= DATA LISTING =
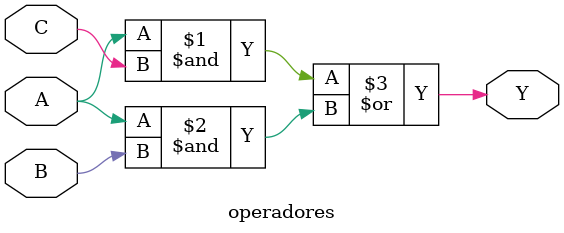
<source format=v>
module gateLevel(input wire A,B,C, output wire Y);

	wire w1, w2;
	and (w1, A, C);
	and (w2, A, B);
	or (Y, w1, w2);

endmodule

module operadores(input wire A,B,C, output wire Y);

	assign Y= (A&C) | (A&B);
	
endmodule



</source>
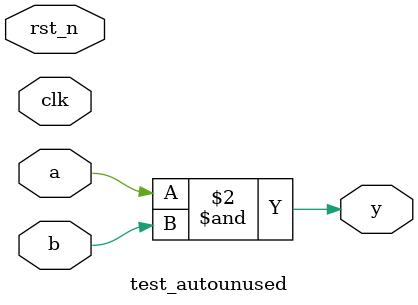
<source format=v>
module test_autounused (
    input wire clk,
    input wire rst_n,
    input wire a,
    input wire b,
    output reg y
);
/*AUTOUNUSED*/
always @(*) begin
    y = a & b;
end
endmodule

</source>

= EXERCISE DIRECTIONS =
The output has to match the data above line for line, except that pictures are dropped.

= ANSWER AREA =
<source format=v>
module gateLevel(input wire A,B,C, output wire Y);

	wire w1, w2;
	and (w1, A, C);
	and (w2, A, B);
	or (Y, w1, w2);

endmodule

module operadores(input wire A,B,C, output wire Y);

	assign Y= (A&C) | (A&B);
	
endmodule



</source>
<source format=v>
module test_autounused (
    input wire clk,
    input wire rst_n,
    input wire a,
    input wire b,
    output reg y
);
/*AUTOUNUSED*/
always @(*) begin
    y = a & b;
end
endmodule

</source>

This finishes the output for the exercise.